More than 650 members of the Unite union have recorded a 96 per cent vote in favour of strike action following the company’s offer of a 4.1 per cent pay increase, far below the real inflation rate (RPI) which currently stands at 11.1 per cent.
Unite says that German-owned Arriva’s low pay across Yorkshire means bus workers are struggling to make ends meet amid the cost of living crisis.
Newly recruited bus drivers are paid only £9.78 an hour - just 28 pence above the minimum wage
Unite general secretary Sharon Graham said: “Arriva is part of a multi-billion company. It has no business demanding that workers get by on pitiful low pay so that its boardroom can get ever-richer.
"Arriva can easily afford to pay decently - it should do just that, or face industrial action.
“Unite’s members, like all workers, are being pummelled by the cost of living crisis - they cannot and will not accept a real terms pay cut.
"Unite will be giving our members its full and total support until this dispute is resolved.”
Unite regional officer Phil Bown said: “Strike action will inevitably cause significant disruption and delays for the Yorkshire travelling public but this dispute is entirely of Arriva’s own making.
"Our members are already suffering from poverty pay and the company is trying to make the situation even worse.

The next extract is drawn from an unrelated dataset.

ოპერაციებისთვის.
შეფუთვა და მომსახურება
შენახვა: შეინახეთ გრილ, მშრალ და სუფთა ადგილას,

“Even at this late stage strike action and the disruption it will cause can still be avoided if Arriva makes a realistic pay offer and returns to the negotiating table.”
Campaigners from Better Buses for West Yorkshire and Unite Community were outside Dewsbury Bus Station yesterday (Wednesday) asking the public to support many of the region’s bus drivers who are in dispute with Arriva.
Campaigners also argue that the drivers’ case is linked to a better service for passengers.
Gerry Lavery, campaigns co-ordinator from Leeds Wakefield Unite Community, said: “Services in some areas are being reduced by Arriva and driver recruitment is cited as an issue, so it’s important to pay drivers decent wages."
He added: “We asked passengers to support drivers and many happily signed our petition and wrote messages of support on our solidarity cards.”
Bus campaigners are very concerned about the way that passengers can be seriously affected by the way services are currently run.
A local businessman highlighted the serious consequences of a lack of reliable buses, saying: "My wife and I were at a local bus stop on the A61 near Wakefield, where a lady remarked that she had been late to work already three times in the week due to buses not turning up.
"Her boss had told her that if she was late again, then she would be sacked. Due to the need to catch a connecting service, she said she couldn't wait any longer and phoned a taxi. She remarked that it would cost her over £25."
The campaigners argue that experiences like these are why passengers will benefit from backing the drivers' action.
They say a drop in real wages has forced many drivers to leave the industry to seek better pay, which means Arriva do not have enough staff to run all the advertised services.
That, according to the activists, is when unreliability spikes and passengers are left having to pay the price in missed shifts, unexpected taxi fares, or even lost jobs.
Matthew Topham, Better Buses campaigner at We Own It, said: "Right now, drivers' pay is set at each depot and each private operator. It's left to the whim of companies obliged to maximise the benefits to their shareholders, not to local communities and businesses.
"If West Yorkshire’s Mayor follows Labour Mayors in Manchester, Liverpool and Cambridge to favour bringing buses into public control, we could guarantee a consistent wage across the region and prioritise driver pay, and reliability for passengers, over private profits."
Campaigners have pledged to continue pressing for better driver pay and to bring buses under public control.
Gerry added: “As campaigners, we won’t be going away until we have a decent bus service that enables people to travel easily to work, visit family and friends, get to appointments on time, go shopping and have a day out.
"In the 21st century, that’s not a lot to ask.”